| INSTRUCTIONS |
1. Answer these questions from the biography of Yeda Pessoa de Castro:
(a) In what city, and on what date, was she born?
(b) Which museum did she found in Salvador?
(c) During what years was she Cultural Attache at the Brazilian Embassy in Port of Spain?
2. Extend the biography of Yeda Pessoa de Castro beyond its final sentence.

═════ EXCERPT TO READ ═════

Brazilian ethnolinguist

Yeda Pessoa de Castro is a Brazilian ethnolinguist and anthropologist. She is a Technical Consultant in African Languages for the Museu da Língua Portuguesa at the Estação da Luz in São Paulo, a Member of the Academia de Letras da Bahia, and of the ANPOLL's GT de Literatura Oral e Popular.

==Early life and education==
Castro was born in Salvador, Bahia on 3 October 1936. She completed a PhD in African Languages from the National University of Zaire. Castro was the first Brazilian to defend a post-graduate thesis at an African university, and the only one so far in her specialty.

== Career ==
Castro is an expert on African languages and linguistics. In Bahia, she was the Director of the Centro de Estudos Afro-Orientais, founded the Afro-Brazilian Museum in Salvador, and she is currently a Visiting Professor in the Post-Graduation Program for Languages Studies at the University of the State of Bahia, where she teaches African languages and cultures in Brazil. She previously worked as a teacher at the Federal University of Bahia. She also is Director and founder of the GEAALC: Studies Group of African and Afro-Brazilian Languages and Cultures. Over her career, she has served as Visiting Professor at universities in Africa and the Caribbean. Castro was the cultural attaché at the Brazilian Embassy in Trinidad and Tobago.

=== Memberships ===
- Technical Consultant in African Languages for the Estação da Luz da Nossa Língua Project, by the Roberto Marinho Foundation, São Paulo, from 2004.
- Counselor of the Palmares Cultural Foundation, Ministry of Culture, Brasília, 2001-2003.
- Cultural Attache at the Brazilian Embassy, Port of Spain, Trinidad and Tobago, 1986-1988.
- Consultant and advisor in developing projects in Education at the State University of Santa Cruz - UESC / Ba - Department of Arts and Letters, Kawe Center for Afro-Bahian Regional Studies, 2000-2001.
- Member of the Scientific Council and the Reading Committee of the International Colloquium "Le Monde et le Gabon Iberique, Université Omar Bongo [5], Libreville, Gabon, May/2002.

═════ MATERIAL SUPPLIED ═════

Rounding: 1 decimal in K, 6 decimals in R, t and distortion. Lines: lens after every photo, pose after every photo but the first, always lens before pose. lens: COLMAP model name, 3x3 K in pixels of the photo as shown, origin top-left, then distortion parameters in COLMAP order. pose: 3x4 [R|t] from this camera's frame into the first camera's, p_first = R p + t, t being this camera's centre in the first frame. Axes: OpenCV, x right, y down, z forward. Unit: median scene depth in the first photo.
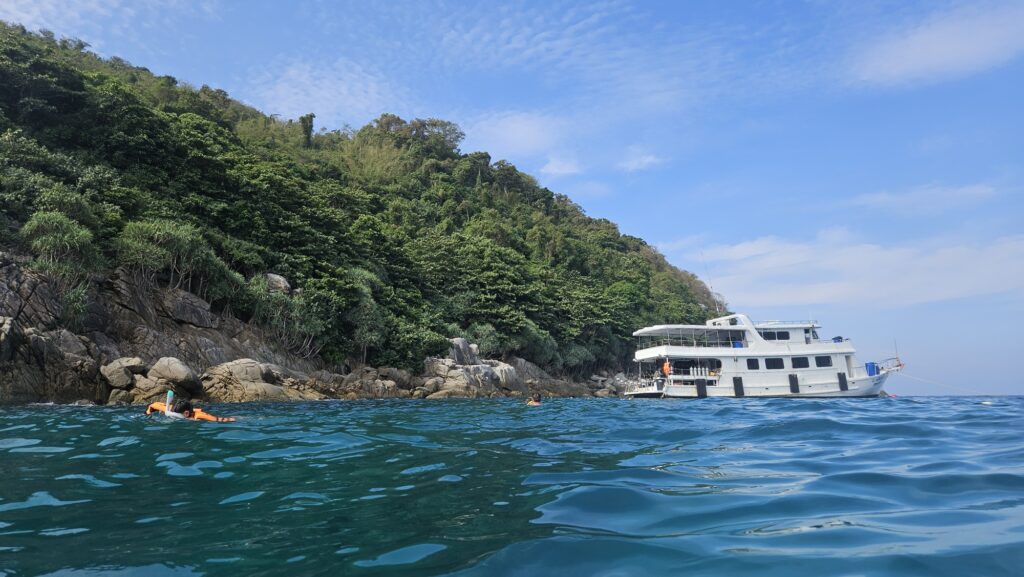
lens RADIAL K [[683.3, 0, 511.2], [0, 683.3, 287.4], [0, 0, 1]] dist [0.051464, -0.043939]
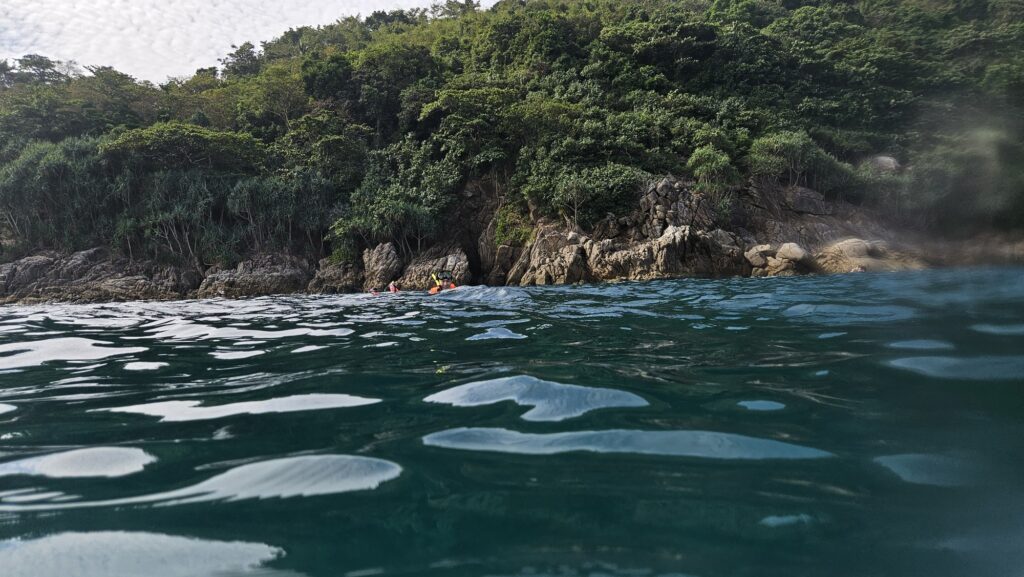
lens RADIAL K [[683.3, 0, 496.6], [0, 683.3, 298.5], [0, 0, 1]] dist [0.051464, -0.043939]
pose [[0.623537, -0.001579, -0.781793, 0.128662], [0.156917, 0.979901, 0.123173, -0.030704], [0.765885, -0.199480, 0.611252, -0.182919]]
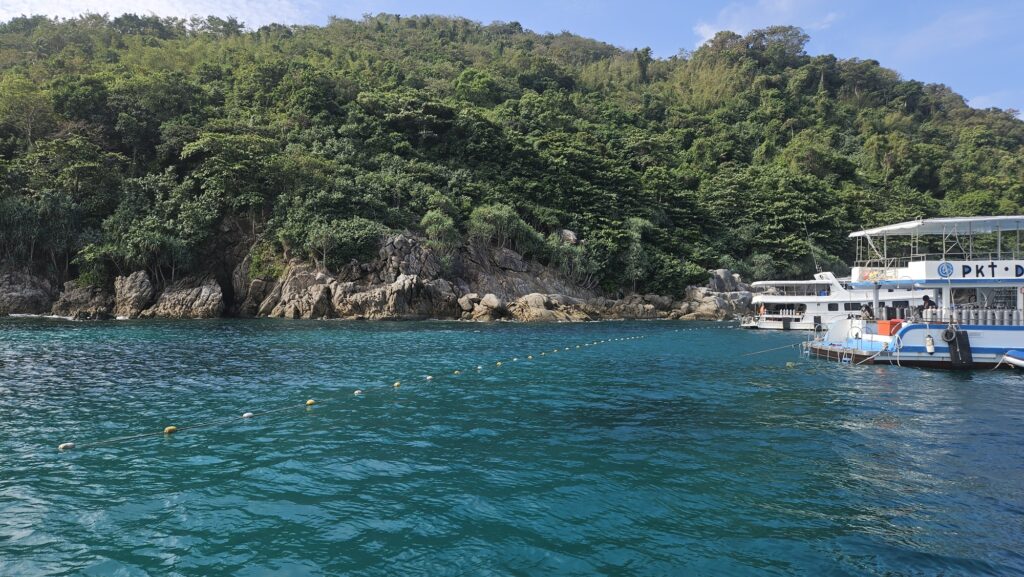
lens RADIAL K [[683.3, 0, 505.1], [0, 683.3, 286.5], [0, 0, 1]] dist [0.051464, -0.043939]
pose [[0.861456, 0.007926, -0.507770, 0.272424], [0.058233, 0.991741, 0.114276, -0.073819], [0.504482, -0.128013, 0.853880, -0.303748]]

═════

| PER-TASK ANSWERS |
1.
(a) Salvador, Bahia, on 3 October 1936.
(b) The Afro-Brazilian Museum.
(c) 1986-1988.

2.
- Permanent Member of the Scientific Board of the Journal Kilombo, publication of [CERAFIA], Omar Bongo University, Gabon
- Reviewer for [CAPES] and various books, magazines and scientific journals in Brazil and abroad.

==Books==
- (2009) - Falares africanos na Bahia: um vocabulário afro-brasileiro. Rio de Janeiro: Academia Brasileira de Letras/ Topbooks Editora e Distribuidora de Livros Ltda. (2ª ed. - new print)
- (2005) - Falares africanos na Bahia: um vocabulário afro-brasileiro. Rio de Janeiro: Academia Brasileira de Letras/ Topbooks Editora e Distribuidora de Livros Ltda. (2ª ed.)
- (2002) - A língua mina-jeje no Brasil: um falar africano em Ouro Preto do século XVIII. Belo Horizonte: Fundação João Pinheiro (Coleção Mineiriana).
- (2001) - Falares africanos na Bahia - um vocabulário afro-brasileiro. Rio de Janeiro, Academia Brasileira de Letras/ Topbooks Editora e Distribuidora de Livros Ltda.

==Awards and honors==
- Comendadora of the Order of Rio Branco by the Ministério das Relações Exteriores in 1997.
- Comenda Maria Quitéria by the Câmara de Vereadores of the City of Salvador in 1989.
- Socio-Meritorious by the Afro-Brazilian Cult Foundation of Bahia - FEBACAB in 1994.
- Honored as a great benefactor of the Afro-Brazilian Bantu Terreiros components of the Eco-Bantu, in São Paulo, 2008.
- Honored by the Afoxé Filhos do Congo, Carnival 2007. Salvador, Bahia.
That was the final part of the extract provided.